3 jars Maraschino Cherries with stems, drained, 3-4 TBS juice reserved
3 TBS butter, softened
3 TBS light corn syrup
3 cups powdered sugar
1/2 tsp almond extract
2 12-oz. bags semi-sweet chocolate chips
6 oz. white chocolate chips
2 TBS shortening
Directions: For the cherries: Drain cherries but do not pat dry. Place on large plate or cookie sheet and place in freezer for at least one hour and until ready to use.
For the fondant: Combine powdered sugar, butter, corn syrup, almond extract and 3 TBS cherry juice in large bowl with mixer. You will need to use your hands at the end to combine thoroughly, mixture may be sticky, dust with powdered sugar to handle. Roll into 6-inch disk and place between 2 large sheets of wax paper. Flatten with rolling pin to 1/8-1/4-inch thick. Place in freezer until ready for use, at least 30 minutes.
Assembly: Remove both cherries and fondant from freezer. Using a butter knife cut fondant into 1 1/2-inch squares and wrap each square around cherry. This is best accomplished when fondant and cherry are very cold, the heat of your hands will warm fondant making it sticky, you will need to return it to the freezer and do this in batches, or have lots of help! Continue wrapping fondant around the cherries. Place back on plate/cookie sheet and return to freezer.

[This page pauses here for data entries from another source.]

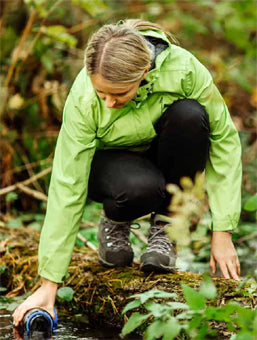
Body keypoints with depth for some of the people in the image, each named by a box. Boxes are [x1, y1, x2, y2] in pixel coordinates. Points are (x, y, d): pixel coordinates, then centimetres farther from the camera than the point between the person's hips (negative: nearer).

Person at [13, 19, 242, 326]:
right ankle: (114, 223, -1)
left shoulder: (183, 68, -31)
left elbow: (224, 138, -22)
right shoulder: (83, 99, -31)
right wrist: (48, 285, -29)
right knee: (141, 186, -39)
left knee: (190, 115, -33)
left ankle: (162, 227, -13)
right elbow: (67, 189, -29)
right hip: (107, 160, -2)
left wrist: (222, 232, -25)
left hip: (166, 155, 2)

Melt the semi-sweet chocolate with shortening in medium bowl, stir until smooth and shiny. Quickly dip cherries into chocolate making sure the fondant is completely covered. Place on wax paper lined cookie sheet or platter. The dipping is easiest when the stems remain on the cherries, that ideal is not always realized. I had a handful of cherries without stems, I stuck a toothpick in them to dip. Make sure after dipping that the cherry is completely covered so the fondant and juices do not leak out as the cherries “ripen”. When cherries are all covered with chocolate, melt white chocolate chips and place in small zip-loc baggie. Trim off a very small amount on the corner and drizzle over the cherries as you see fit. Refrigerate for a quick-set or let sit for a few hours. Store in an air-tight container and let rest for 3 days so the cherry juice and fondant can combine and create a nice creamy center. Will keep for 2 weeks if they last that long!